#### Problem to solve
Each record should be copied exactly into the answer, and no picture should go with it.

[Stored data]
---------------
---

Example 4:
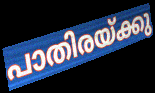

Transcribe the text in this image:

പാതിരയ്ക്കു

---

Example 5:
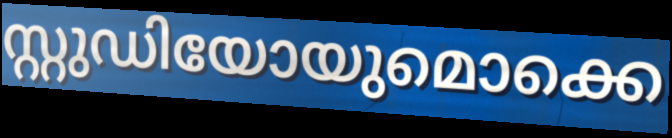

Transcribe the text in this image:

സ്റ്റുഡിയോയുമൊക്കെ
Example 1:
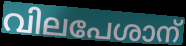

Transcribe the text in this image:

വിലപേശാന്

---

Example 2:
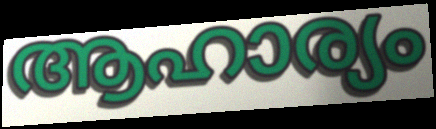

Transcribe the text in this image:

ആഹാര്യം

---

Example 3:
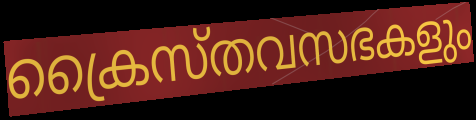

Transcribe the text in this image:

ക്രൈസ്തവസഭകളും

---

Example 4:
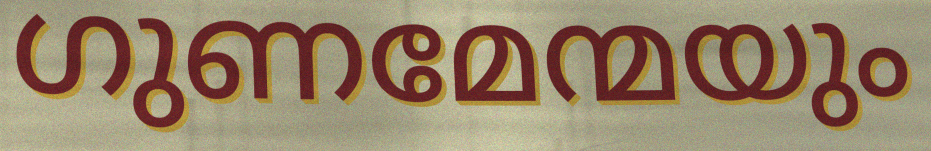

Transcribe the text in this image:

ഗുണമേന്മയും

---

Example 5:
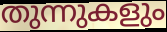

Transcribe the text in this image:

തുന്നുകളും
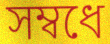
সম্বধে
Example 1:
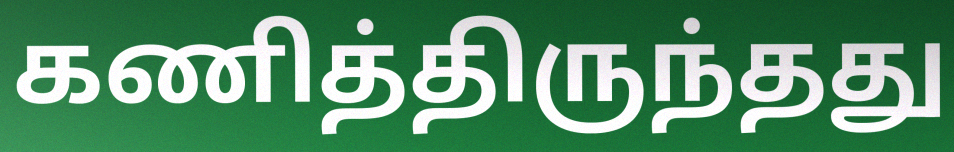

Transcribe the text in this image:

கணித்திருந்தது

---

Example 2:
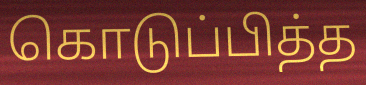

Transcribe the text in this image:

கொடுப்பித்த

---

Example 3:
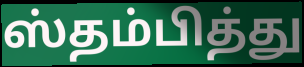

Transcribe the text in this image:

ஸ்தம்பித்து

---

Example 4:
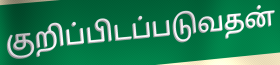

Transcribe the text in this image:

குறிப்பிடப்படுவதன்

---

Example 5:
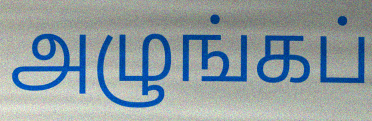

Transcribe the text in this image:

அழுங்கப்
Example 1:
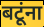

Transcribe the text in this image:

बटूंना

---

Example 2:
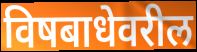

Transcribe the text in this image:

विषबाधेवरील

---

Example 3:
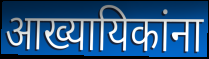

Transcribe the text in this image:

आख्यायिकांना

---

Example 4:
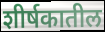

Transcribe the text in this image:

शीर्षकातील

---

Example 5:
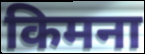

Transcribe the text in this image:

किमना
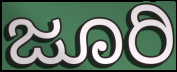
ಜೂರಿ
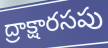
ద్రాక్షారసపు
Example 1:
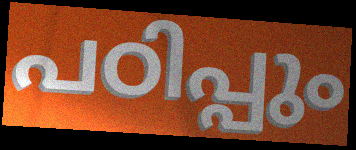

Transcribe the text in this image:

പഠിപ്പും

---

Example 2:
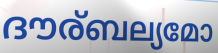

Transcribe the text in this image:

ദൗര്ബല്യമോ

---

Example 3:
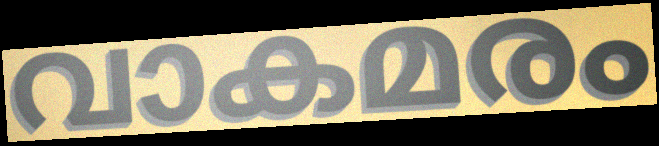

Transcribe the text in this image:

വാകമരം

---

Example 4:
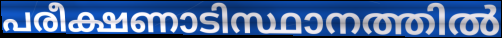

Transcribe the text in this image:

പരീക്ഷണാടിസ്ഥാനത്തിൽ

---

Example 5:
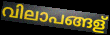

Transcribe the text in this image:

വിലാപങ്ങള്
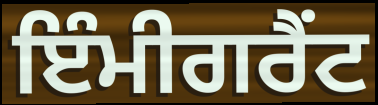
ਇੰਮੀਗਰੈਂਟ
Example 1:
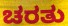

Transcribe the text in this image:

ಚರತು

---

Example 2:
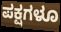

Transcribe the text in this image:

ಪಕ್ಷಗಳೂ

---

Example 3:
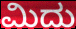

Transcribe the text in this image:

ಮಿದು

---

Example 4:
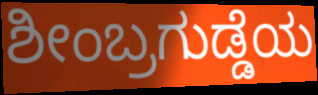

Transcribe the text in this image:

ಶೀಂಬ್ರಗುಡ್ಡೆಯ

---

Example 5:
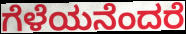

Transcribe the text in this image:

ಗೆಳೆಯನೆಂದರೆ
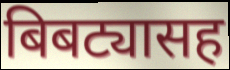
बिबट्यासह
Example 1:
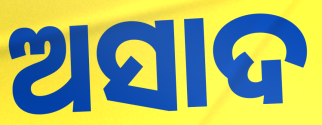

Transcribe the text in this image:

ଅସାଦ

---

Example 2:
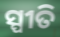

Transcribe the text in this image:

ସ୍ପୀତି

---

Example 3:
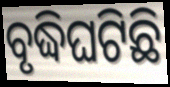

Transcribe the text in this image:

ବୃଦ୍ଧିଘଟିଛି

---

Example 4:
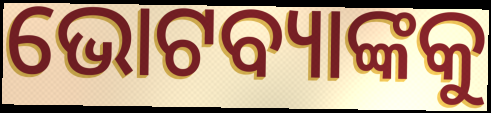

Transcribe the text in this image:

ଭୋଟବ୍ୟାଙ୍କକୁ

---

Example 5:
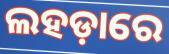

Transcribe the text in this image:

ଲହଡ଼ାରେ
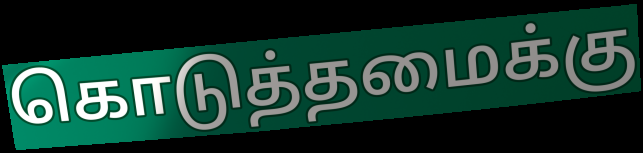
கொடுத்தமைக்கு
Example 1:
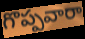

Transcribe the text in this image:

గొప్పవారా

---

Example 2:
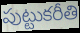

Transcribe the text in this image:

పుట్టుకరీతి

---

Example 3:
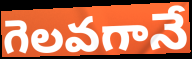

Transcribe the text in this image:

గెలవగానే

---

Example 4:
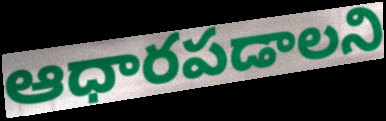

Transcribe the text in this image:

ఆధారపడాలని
---------------
#### Response to the exercise
---

Example 4:

Transcribe the text in this image:

പാതിരയ്ക്കു

---

Example 5:

Transcribe the text in this image:

സ്റ്റുഡിയോയുമൊക്കെ
Example 1:

Transcribe the text in this image:

വിലപേശാന്

---

Example 2:

Transcribe the text in this image:

ആഹാര്യം

---

Example 3:

Transcribe the text in this image:

ക്രൈസ്തവസഭകളും

---

Example 4:

Transcribe the text in this image:

ഗുണമേന്മയും

---

Example 5:

Transcribe the text in this image:

തുന്നുകളും
সম্বধে
Example 1:

Transcribe the text in this image:

கணித்திருந்தது

---

Example 2:

Transcribe the text in this image:

கொடுப்பித்த

---

Example 3:

Transcribe the text in this image:

ஸ்தம்பித்து

---

Example 4:

Transcribe the text in this image:

குறிப்பிடப்படுவதன்

---

Example 5:

Transcribe the text in this image:

அழுங்கப்
Example 1:

Transcribe the text in this image:

बटूंना

---

Example 2:

Transcribe the text in this image:

विषबाधेवरील

---

Example 3:

Transcribe the text in this image:

आख्यायिकांना

---

Example 4:

Transcribe the text in this image:

शीर्षकातील

---

Example 5:

Transcribe the text in this image:

किमना
ಜೂರಿ
ద్రాక్షారసపు
Example 1:

Transcribe the text in this image:

പഠിപ്പും

---

Example 2:

Transcribe the text in this image:

ദൗര്ബല്യമോ

---

Example 3:

Transcribe the text in this image:

വാകമരം

---

Example 4:

Transcribe the text in this image:

പരീക്ഷണാടിസ്ഥാനത്തിൽ

---

Example 5:

Transcribe the text in this image:

വിലാപങ്ങള്
ਇੰਮੀਗਰੈਂਟ
Example 1:

Transcribe the text in this image:

ಚರತು

---

Example 2:

Transcribe the text in this image:

ಪಕ್ಷಗಳೂ

---

Example 3:

Transcribe the text in this image:

ಮಿದು

---

Example 4:

Transcribe the text in this image:

ಶೀಂಬ್ರಗುಡ್ಡೆಯ

---

Example 5:

Transcribe the text in this image:

ಗೆಳೆಯನೆಂದರೆ
बिबट्यासह
Example 1:

Transcribe the text in this image:

ଅସାଦ

---

Example 2:

Transcribe the text in this image:

ସ୍ପୀତି

---

Example 3:

Transcribe the text in this image:

ବୃଦ୍ଧିଘଟିଛି

---

Example 4:

Transcribe the text in this image:

ଭୋଟବ୍ୟାଙ୍କକୁ

---

Example 5:

Transcribe the text in this image:

ଲହଡ଼ାରେ
கொடுத்தமைக்கு
Example 1:

Transcribe the text in this image:

గొప్పవారా

---

Example 2:

Transcribe the text in this image:

పుట్టుకరీతి

---

Example 3:

Transcribe the text in this image:

గెలవగానే

---

Example 4:

Transcribe the text in this image:

ఆధారపడాలని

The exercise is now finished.